という訳でアプリケーション開発からは必ずしも必要ないのですが、
OSのメモリ管理の立場から64ビットOSが必要になってきました(そう理解しています)。

 

前置きが長くなりましたが、
そんな訳でアプリケーション開発者である私は、64ビットOSにあまり関心がありませんでしたが、
気が付くと、世の中どんどん64ビットOSを採用しています。

私が作っているパッケージソフトも64ビットOSで動作させる必要に迫られてきました。

64ビット版パッケージソフト作成に取り掛かりました。
まず、64ビット[Windows 8]に[Visual Studio 2012 Premium]と[Office 2010]をインストールし、
この上に32ビットVistaで開発したプログラムをコピー、コンパイルしました。

意外にもコンパイルまではすんなりいきましたが、
動作させるとエラーがでます。

実はこのプログラムはデータベースにAccessを使っています。
色々試行錯誤して分かったのですが、
まず、64ビットOSには64ビットOfficeをインストールしなければいけません。
Officeを単独で使う分には32ビット版をインストールしても使えますが、
64ビットアプリケーションから32ビットAccessをコールすることはできません。
ビルドでターゲットコンピュータを32CPUと宣言すれば動作しますが、
そもそも64ビット用アプリケーションを作成しようとしているのですから、論外です。

今問題を拡大したくなかったので、
32ビット版の開発環境に近づけるために、
別のコンピュータに[Windows 7 x64]をインストールし、
32ビット版と同じ[Visual Studio 2010]と[Office 2010 x64]をインストールして、
Accessファイルも新たに作った64ビットAccessにインポートしました。
([Visual Studio 2010]そのものは32ビット製品のようです)

ビルドして、64ビット版アプリケーションが完成です。

 

つぎはセットアップ・プログラムです。
出来上がったアプリケーションソフトをユーザのコンピュータにインストールしなければいけません。

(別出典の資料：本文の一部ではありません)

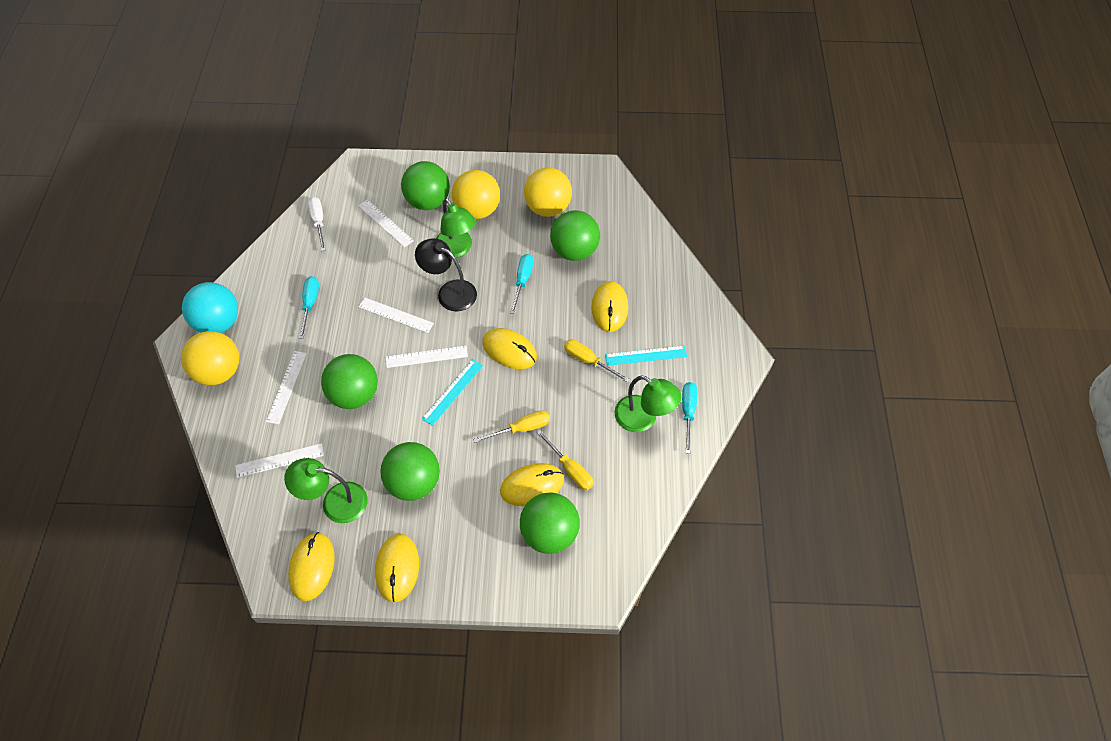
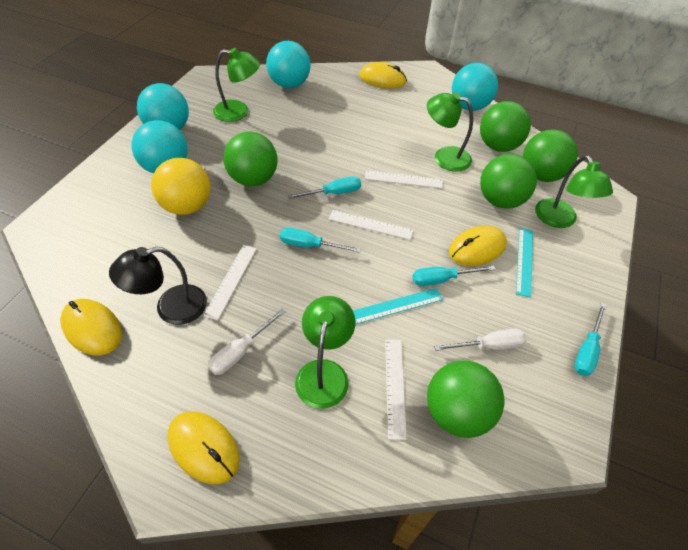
green lamp: [284,458,368,523] [436,198,477,258] [614,375,682,432] = 3 -> [213,48,260,122] [295,296,356,409] [427,92,473,172] [535,155,613,228] = 4
turquoise ball: [182,282,238,333] = 1 -> [132,120,188,173] [137,83,189,130] [266,41,310,88] [452,63,498,111] = 4
turquoise screwdriver: [299,276,319,339] [510,254,534,314] [682,382,697,454] = 3 -> [280,228,361,253] [288,176,361,199] [413,265,495,286] [575,303,607,376] = 4
white ruler: [235,443,324,478] [266,351,307,424] [358,199,414,248] [358,297,434,333] [386,346,468,368] = 5 -> [203,245,257,321] [329,210,413,240] [365,170,443,188] [385,339,407,440] = 4
white screwdriver: [308,197,326,251] = 1 -> [208,309,286,375] [434,329,527,351] = 2
yellow ball: [181,331,239,385] [452,170,500,219] [524,167,572,217] = 3 -> [151,158,210,215] = 1
yellow mouse: [288,532,335,601] [375,534,419,602] [483,328,537,369] [500,463,564,506] [591,281,628,332] = 5 -> [60,299,122,356] [167,411,240,484] [359,62,407,88] [449,226,507,266] = 4
yellow screwdriver: [473,410,550,443] [536,430,593,490] [564,339,630,383] = 3 -> none = 0

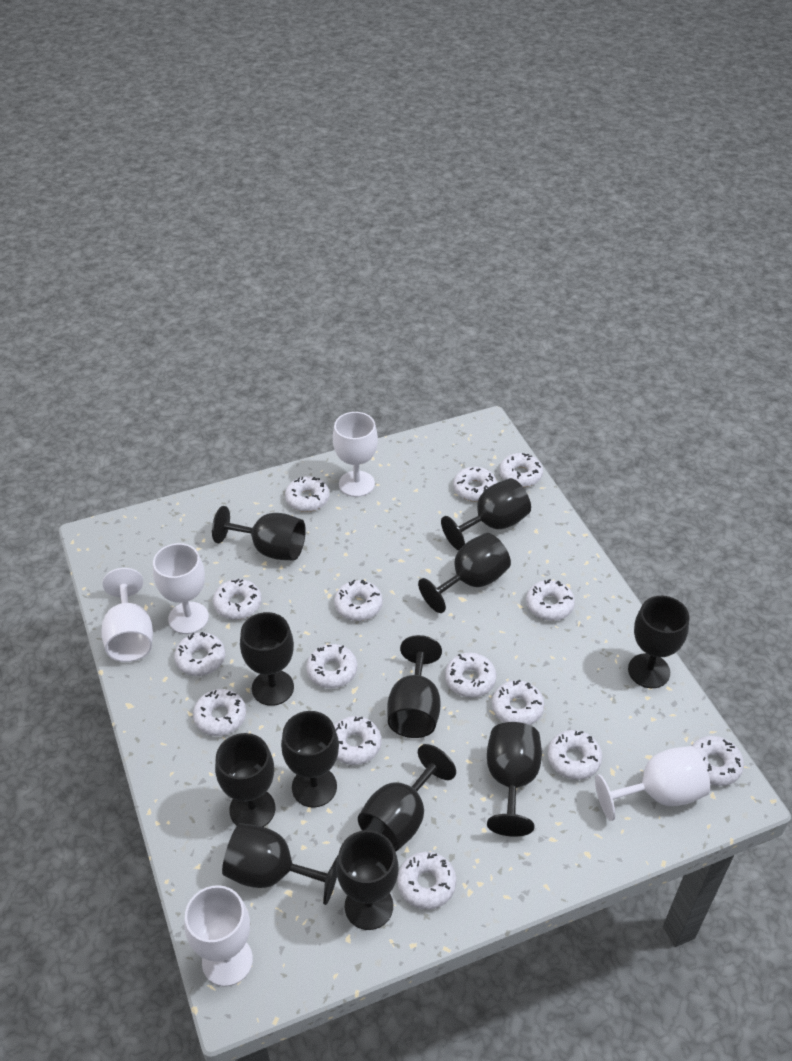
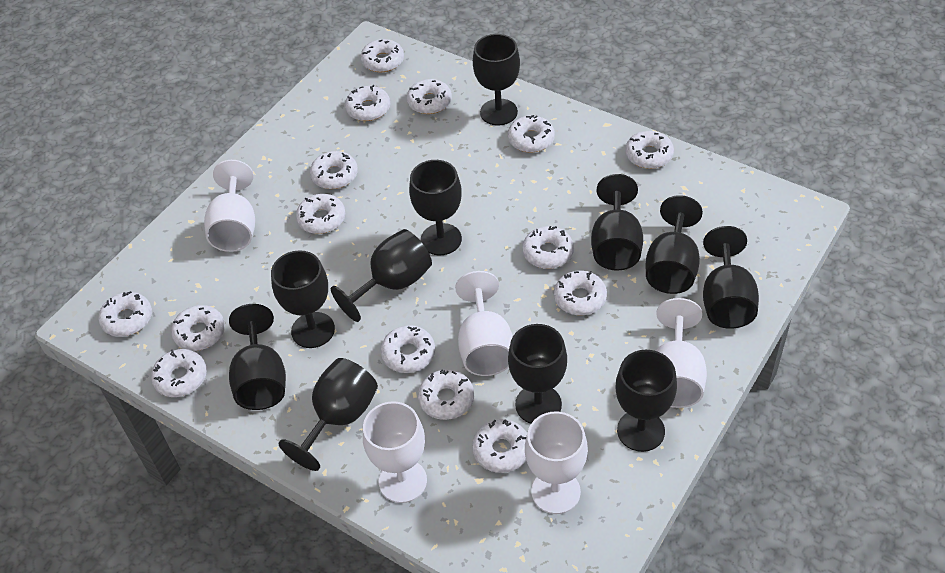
black goblet: [212,506,306,561] [215,733,275,827] [222,823,338,905] [240,612,294,706] [281,711,339,808] [336,830,399,930] [358,744,456,852] [387,635,442,738] [418,533,511,613] [441,478,531,550] [487,722,542,837] [628,596,689,688] = 12 -> [229,304,286,410] [271,251,335,348] [279,358,378,471] [331,229,432,322] [409,160,462,255] [473,34,520,126] [508,324,567,423] [591,174,643,270] [615,350,677,452] [646,195,703,294] [703,226,759,329] = 11

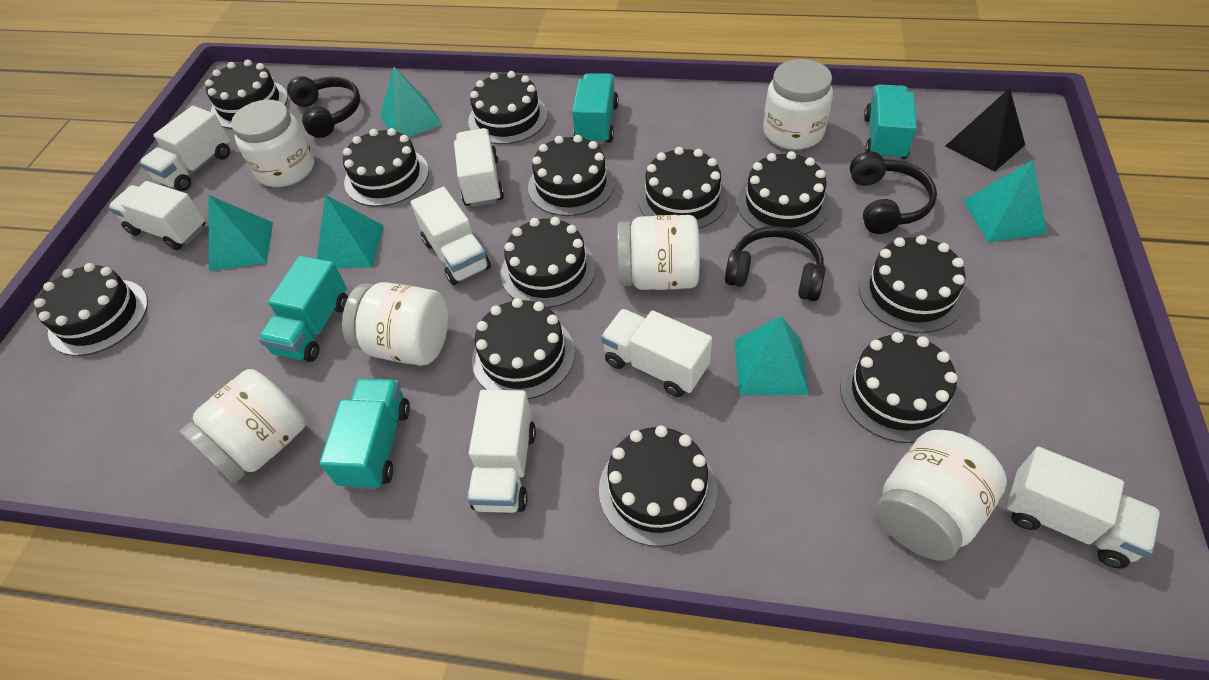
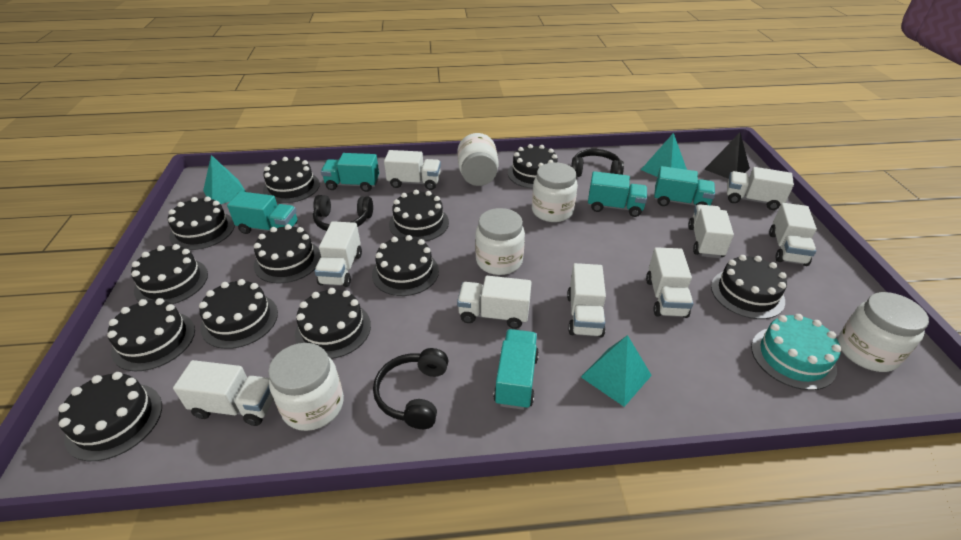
turquoise cake: none = 0 -> [751,314,842,390] = 1
turquoise pyramid: [208,195,273,271] [317,194,384,268] [380,67,443,137] [735,316,809,395] [963,160,1047,242] = 5 -> [203,155,246,204] [581,335,652,407] [641,133,687,177] = 3
turquoise truck: [258,256,348,362] [320,378,410,490] [572,73,619,144] [864,84,917,161] = 4 -> [227,191,298,234] [321,153,379,192] [493,329,539,410] [588,171,647,217] [654,166,715,206] = 5
white jar: [179,369,306,484] [231,100,314,187] [342,282,448,366] [617,215,700,290] [763,59,833,150] [876,430,1007,561] = 6 -> [268,343,344,431] [458,133,499,186] [475,208,525,275] [532,162,578,222] [838,292,929,372] = 5
white truck: [108,181,205,250] [140,106,230,191] [411,187,491,285] [454,128,504,207] [467,390,536,513] [601,309,712,397] [1006,447,1161,568] = 7 -> [173,360,273,426] [314,221,362,287] [384,150,441,190] [457,276,532,329] [567,263,606,337] [646,247,693,318] [688,204,734,258] [727,167,794,210] [769,203,817,266] = 9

私は、ずっとセットアッププログラムに悩まされてきました。

私にとってのセットアッププログラムの必要条件は、
① プロダクトキーによるソフト管理
② ターゲットコンピュータにAccess Runtimeのような、
アプリケーションで必要なソフトが既にインストールされているかどうか検査し、
インストールされていない場合は自動でインストールする仕組み
③ Patch。
プログラムの更新で、変更部分だけの差分インストール

等です。

セットアップで一番簡単で確実なツールは、
[Visual Studio]に添付されている[Setup Project]プログラムですが、
これは上の条件の何れも満足しません(②は不十分です)。

セットアップソフトとしては、InstallShieldが一番いいのでしょうが、1本数十万円しますし、
OSが変わるとその都度バージョンアップしなければいけません。
私の立場からすれば、コストパフォーマンスの点で不採用です。

数年前、比較的安価なInstallAwareというセットアップソフトを購入したのですが、
このソフトは不具合が多いし、頻繁にバージョンアップします。
バージョンアップでなにが変わったのか分からないのです。
むしろ「バグ取りしただけだろう」といいたいくらいで、
機能的にはいいのですが不信感をもっています。

 

なので、WIX(Windows Installer XML Toolset)を使いたいのですが、
ドキュメントが少ないし、開発が遅い。
「本気で普及させる気があるのかな」と疑うほどです。

今は次のように考えています。
(何れも、32ビット版と64ビット版が必要です)

デモ版は、、[Visual Studio]に添付されている[Setup]プログラムを使う。
製品版はなんとか、InstallAwareの機嫌を取りながら使う。

幸い、WIX3.6では先の②に相当するBootostrapの機能がついたので、
将来のためにWIXを研究する。